> **Brano da esaminare**
-----
L’ambasciatore israeliano alle Nazioni Unite, Gilad Erdan

Dopodiché Mills ha affermato che sotto l’amministrazione Biden gli Stati Uniti “continueranno la loro consolidata politica di opposizione alle risoluzioni unilaterali e ad altre azioni in organismi internazionali che mirano a isolare ingiustamente Israele” e si adopereranno per promuovere la posizione e la partecipazione di Israele negli organismi delle Nazioni Unite e in altre organizzazioni internazionali. L’amministrazione Biden, ha aggiunto Mills, vede con favore gli accordi di normalizzazione arabo-israeliani e solleciterà altri paesi a maggioranza araba e musulmana a seguire l’esempio. “Ma conveniamo – ha aggiunto – che la normalizzazione arabo-israeliana non è un sostituto della pace israelo-palestinese. La speranza degli Stati Uniti è che la normalizzazione possa procedere in modo tale da sbloccare nuove possibilità per far avanzare la soluzione a due stati”.

Dal canto suo, il ministro degli esteri russo Sergei Lavrov ha proposto di “tenere un incontro internazionale a livello ministeriale nella primavera-estate 2021″ a cui dovrebbero partecipare Israele, Autorità Palestinese, i quattro membri del cosiddetto Quartetto diplomatico (Russia, Onu, Stati Uniti e Unione Europea) insieme a Bahrein, Egitto, Giordania, Emirati Arabi Uniti e Arabia Saudita”.

Il ministro degli esteri dell’Autorità Palestinese, Riyad al-Malki, ha utilizzato il suo intervento per ribadire l’accusa a Israele di non fornire all’Autorità Palestinese i vaccini anti-coronavirus come “sarebbe suo dovere in quanto potenza occupante”. L’Autorità Palestinese ha mosso la stessa accusa alla riunione del Consiglio esecutivo dell’Organizzazione Mondiale della Sanità.
-----
> **Dati raccolti**
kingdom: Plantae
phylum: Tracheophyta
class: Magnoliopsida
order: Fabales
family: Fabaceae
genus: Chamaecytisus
-----
> **Problemi da risolvere**
a. Traduci in inglese la frase «L’Autorità Palestinese ha mosso la stessa accusa alla riunione del Consiglio esecutivo dell’Organizzazione Mondiale della Sanità.», tratta dal testo sul dibattito alle Nazioni Unite.
b. Scrivi un paragrafo che prosegua il testo sul dibattito alle Nazioni Unite dopo la sua ultima frase.

> **Risposte per quesito**
a. The Palestinian Authority made the same accusation at the meeting of the Executive Board of the World Health Organization.

b.
L’ingresso di un centro per vaccinazioni anti-coronavirus a Gerusalemme est

Alle false accuse palestinesi circa i vaccini ha risposto l’ambasciatore israeliano alle Nazioni Unite, Gilad Erdan, definendole una forma moderna di calunnia del sangue. “Bisogna demolire quest’ultima calunnia del sangue diffusa dai palestinesi con accuse false e grottesche sulla campagna vaccinale israeliana”, ha detto Erdan ricordando che “secondo gli accordi internazionali, l’Autorità Palestinese è responsabile dell’assistenza sanitaria della propria popolazione, così come è responsabile del proprio sistema educativo”. Erdan ha poi spiegato che “la stessa Autorità Palestinese aveva informato Israele che intendeva acquistare vaccini dal governo russo, e Israele ha annunciato che avrebbe agevolato il loro trasferimento. Inoltre – ha continuato Erdan – sin dall’inizio della pandemia Israele ha lavorato a stretto contatto con gli organismi delle Nazioni Unite per assistere i palestinesi, formando il loro personale medico e paramedico e fornendo loro attrezzature essenziali. Questi sono i fatti. Chiunque si unisca alla campagna di menzogne palestinese o non conosce i fatti oppure è spinto da motivazioni politiche o da sentimenti anti-ebraici”. Erdan ha sottolineato come le infamanti accuse siano state ribadite proprio alla vigilia della Giornata internazionale della memoria della Shoà: “Esiste una lunga tradizione di utilizzo di ogni crisi per diffondere l’antisemitismo e incolpare gli ebrei – ha concluso Erdan – Confido che alla vigilia della Giornata internazionale della memoria della Shoà i membri di questo Consiglio vogliano verificare i fatti e non permettano che quella tradizione fanatica e intollerante continui”.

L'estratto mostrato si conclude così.